- Data to examine
++++++++++
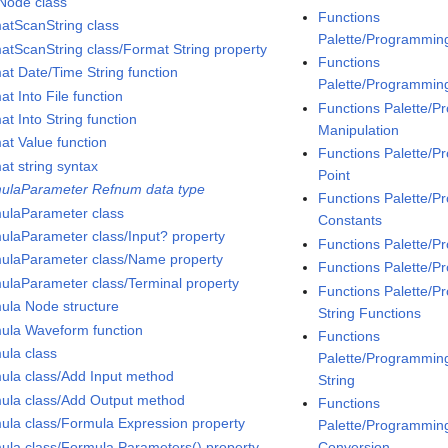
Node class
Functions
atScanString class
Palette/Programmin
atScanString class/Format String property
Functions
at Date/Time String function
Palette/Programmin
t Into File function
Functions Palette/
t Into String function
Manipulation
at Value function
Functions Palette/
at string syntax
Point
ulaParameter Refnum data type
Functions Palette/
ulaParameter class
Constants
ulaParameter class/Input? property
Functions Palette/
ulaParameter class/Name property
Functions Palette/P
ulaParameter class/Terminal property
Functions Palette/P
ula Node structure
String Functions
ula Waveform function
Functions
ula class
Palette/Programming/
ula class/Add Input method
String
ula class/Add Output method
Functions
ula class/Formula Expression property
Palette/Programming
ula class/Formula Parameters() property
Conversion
++++++++++
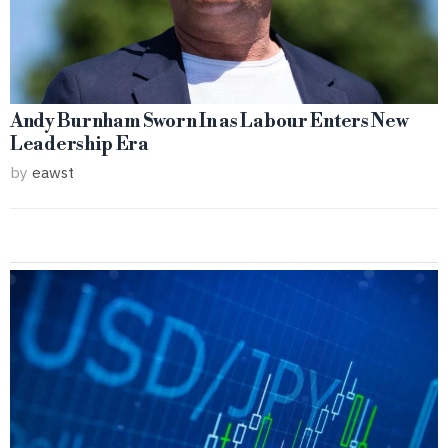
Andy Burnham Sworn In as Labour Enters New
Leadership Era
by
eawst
++++++++++
- How to complete this task
How many lines of the listing contain the string "Formula"? Reply with the number alone.

- Response to this task
2